囚われているものを「洗って」、自由にするのだ。
目をそむけようとすると、苦しさは続く。
久しぶりの友人の電話は、そんな声をしていた。
そして昼間の私も、そんな声をしていたに違いない。
何と言ったら、君に伝わるだろう。
何と言ったら、私に伝わるだろう?
うまくいかないとき、ひっかかっているのは「あちら」ではなく、「自分」なのだ。
本当に本当に、そうなのだ。囚われているときは、認めがたいのだが。
なぜ認めがたいのか?
「自分が悪い」と言われているように感じるからだ。
――そう、本当に自分が悪いんです、わたしは自分の非を認められる人間でありたいと思っています。
という回答は、今の私には不健全に聞こえる。
自分の行為が招いた等の「事実」は、認めるべきだろう。
でも「自分の悪さ」など、受け入れられるものだろうか。
絶対「自分が悪い」などと言われて納得できる人間はいない。
本能として、自然として、ぜったいに、それはない。
と、力強く断言したい。
悪いとか悪くないとか、優れているとかいないとか、
「価値判断」は、びっくりするほど物事の流れにとっては、まやかしだ。
個人の人格にとっては、まぎれもない現実に映るのだろうが。
そんな「価値判断」が、それはそれはびっしり、個人の経験やら何やらに基づいて、埋もれるほどびっしり詰まっているのが、私たちなのだ。
でも私はその向こう側に行きたい。
救われる道は、向こう側にあると思うからだ。
もちろん「価値判断」を持ってもいいのだが、ずっと抱えているものじゃない。
持って、手放して、また持ちたくなったら、持てばいい。
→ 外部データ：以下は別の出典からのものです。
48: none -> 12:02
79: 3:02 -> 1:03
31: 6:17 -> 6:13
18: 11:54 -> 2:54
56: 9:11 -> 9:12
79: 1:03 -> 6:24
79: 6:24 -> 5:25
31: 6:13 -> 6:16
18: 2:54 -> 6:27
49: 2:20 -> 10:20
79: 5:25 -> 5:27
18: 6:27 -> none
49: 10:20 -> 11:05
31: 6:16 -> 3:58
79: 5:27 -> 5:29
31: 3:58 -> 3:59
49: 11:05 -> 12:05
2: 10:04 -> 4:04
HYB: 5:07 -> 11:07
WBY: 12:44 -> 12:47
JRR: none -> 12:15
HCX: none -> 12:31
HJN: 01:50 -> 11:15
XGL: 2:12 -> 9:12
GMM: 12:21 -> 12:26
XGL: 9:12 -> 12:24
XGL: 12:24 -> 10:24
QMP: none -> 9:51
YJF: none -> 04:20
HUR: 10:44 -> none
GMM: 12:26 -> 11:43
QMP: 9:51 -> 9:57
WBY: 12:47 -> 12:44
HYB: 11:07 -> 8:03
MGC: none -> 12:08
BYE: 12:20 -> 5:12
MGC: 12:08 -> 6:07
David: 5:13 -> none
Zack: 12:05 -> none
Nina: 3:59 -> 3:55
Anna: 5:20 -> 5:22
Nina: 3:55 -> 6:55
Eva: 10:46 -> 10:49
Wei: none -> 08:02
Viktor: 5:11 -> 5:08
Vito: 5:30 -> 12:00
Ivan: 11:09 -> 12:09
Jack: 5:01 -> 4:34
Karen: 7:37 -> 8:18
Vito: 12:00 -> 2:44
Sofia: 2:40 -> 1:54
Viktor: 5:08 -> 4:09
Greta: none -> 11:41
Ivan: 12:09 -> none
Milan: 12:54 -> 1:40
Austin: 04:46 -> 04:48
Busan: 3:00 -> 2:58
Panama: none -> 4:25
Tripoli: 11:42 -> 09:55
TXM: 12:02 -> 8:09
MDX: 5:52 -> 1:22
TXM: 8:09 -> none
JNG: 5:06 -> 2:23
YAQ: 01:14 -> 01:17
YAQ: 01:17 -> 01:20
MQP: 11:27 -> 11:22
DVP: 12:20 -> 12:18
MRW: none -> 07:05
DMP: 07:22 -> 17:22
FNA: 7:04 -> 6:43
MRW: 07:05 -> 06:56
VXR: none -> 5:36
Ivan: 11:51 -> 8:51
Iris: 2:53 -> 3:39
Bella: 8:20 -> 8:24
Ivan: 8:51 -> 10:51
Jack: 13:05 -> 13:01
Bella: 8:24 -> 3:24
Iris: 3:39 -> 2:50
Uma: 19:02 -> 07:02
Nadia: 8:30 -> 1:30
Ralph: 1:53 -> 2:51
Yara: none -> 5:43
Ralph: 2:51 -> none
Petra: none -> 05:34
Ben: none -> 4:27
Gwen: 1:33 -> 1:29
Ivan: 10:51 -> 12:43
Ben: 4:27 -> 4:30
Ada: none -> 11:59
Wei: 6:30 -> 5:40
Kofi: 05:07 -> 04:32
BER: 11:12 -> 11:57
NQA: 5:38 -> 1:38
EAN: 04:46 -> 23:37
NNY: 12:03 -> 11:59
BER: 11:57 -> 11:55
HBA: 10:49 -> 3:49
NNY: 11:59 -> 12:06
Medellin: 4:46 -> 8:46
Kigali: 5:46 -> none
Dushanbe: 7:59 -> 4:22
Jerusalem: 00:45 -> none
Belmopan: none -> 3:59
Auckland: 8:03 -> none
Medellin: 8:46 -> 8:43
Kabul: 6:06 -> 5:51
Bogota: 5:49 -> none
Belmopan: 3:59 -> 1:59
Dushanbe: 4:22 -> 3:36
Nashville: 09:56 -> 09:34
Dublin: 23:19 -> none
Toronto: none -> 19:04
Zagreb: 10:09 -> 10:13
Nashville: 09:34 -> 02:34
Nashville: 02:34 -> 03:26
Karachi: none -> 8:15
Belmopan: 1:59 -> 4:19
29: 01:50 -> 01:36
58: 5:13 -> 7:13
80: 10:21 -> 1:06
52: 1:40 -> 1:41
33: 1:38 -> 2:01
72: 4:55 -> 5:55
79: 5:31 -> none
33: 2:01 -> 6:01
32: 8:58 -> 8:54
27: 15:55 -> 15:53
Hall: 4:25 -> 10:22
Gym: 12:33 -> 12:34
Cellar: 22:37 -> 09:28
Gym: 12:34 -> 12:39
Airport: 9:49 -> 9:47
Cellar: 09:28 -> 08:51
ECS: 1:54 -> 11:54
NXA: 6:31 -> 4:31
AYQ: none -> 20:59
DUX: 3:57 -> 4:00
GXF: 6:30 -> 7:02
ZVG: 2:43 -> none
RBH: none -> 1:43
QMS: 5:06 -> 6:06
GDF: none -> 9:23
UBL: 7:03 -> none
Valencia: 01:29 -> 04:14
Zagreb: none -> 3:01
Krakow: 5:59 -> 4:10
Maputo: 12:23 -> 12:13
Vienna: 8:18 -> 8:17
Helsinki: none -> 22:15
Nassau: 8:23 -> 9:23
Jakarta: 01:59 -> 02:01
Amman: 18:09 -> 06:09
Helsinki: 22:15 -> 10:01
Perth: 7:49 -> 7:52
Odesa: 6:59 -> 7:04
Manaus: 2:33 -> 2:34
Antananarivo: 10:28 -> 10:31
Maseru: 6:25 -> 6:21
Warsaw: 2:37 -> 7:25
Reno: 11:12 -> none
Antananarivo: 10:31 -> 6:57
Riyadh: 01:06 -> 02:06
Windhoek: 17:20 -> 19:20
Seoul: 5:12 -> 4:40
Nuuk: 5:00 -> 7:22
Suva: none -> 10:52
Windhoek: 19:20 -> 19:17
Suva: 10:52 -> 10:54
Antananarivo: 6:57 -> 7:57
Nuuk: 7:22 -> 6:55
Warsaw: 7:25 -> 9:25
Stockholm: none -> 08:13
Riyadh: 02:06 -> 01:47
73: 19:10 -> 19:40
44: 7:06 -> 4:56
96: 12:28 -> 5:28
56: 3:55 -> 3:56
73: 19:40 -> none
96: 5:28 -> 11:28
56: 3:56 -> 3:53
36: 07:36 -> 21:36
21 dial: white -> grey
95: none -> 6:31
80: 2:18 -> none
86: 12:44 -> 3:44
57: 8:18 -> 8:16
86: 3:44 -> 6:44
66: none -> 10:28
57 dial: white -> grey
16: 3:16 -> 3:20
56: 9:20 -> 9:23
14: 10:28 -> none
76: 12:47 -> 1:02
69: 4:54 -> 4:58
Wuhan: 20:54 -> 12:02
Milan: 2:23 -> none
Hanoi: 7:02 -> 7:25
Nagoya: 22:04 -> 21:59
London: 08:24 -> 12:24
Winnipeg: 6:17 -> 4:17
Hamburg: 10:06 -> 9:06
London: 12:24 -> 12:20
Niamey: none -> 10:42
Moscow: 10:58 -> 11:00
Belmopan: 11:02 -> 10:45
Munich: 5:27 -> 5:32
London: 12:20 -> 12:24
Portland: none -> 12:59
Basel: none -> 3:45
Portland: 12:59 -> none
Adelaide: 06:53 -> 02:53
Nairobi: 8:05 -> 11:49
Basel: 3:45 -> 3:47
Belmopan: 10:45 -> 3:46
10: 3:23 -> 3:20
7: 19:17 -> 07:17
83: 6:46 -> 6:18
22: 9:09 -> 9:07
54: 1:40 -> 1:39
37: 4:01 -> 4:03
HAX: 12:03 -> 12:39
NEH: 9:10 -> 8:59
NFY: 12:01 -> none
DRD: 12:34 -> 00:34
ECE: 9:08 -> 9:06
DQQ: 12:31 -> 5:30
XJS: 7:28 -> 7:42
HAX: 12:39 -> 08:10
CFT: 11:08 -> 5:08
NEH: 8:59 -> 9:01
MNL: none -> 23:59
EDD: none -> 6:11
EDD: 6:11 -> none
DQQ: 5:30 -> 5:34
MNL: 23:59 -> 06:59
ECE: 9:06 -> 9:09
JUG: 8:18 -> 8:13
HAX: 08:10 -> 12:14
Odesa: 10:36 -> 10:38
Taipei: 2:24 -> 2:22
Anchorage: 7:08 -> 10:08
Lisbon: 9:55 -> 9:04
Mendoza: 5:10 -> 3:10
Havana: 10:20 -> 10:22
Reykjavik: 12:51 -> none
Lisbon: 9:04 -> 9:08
その繰り返しでいい。
ずっと握りしめたままでは視界を失う。
物事が見えなくなってしまう。本当に、見えなくなっている。
私は、人が冗談みたいに簡単に、ほとんど支離滅裂と思える小さなことで、憎み、恨み、傷つき、歓ぶことを知った。
そして自分がそんなに簡単ではない、と誰もが思っていて、実際の心の動きとは別に「頭で考えた立派なストーリー」を頑なに信じようとしていることを知った。
つまり「自分が納得するに値する価値」を持つよう造られたストーリーである。
私は物語の向こう側に行ってみたい。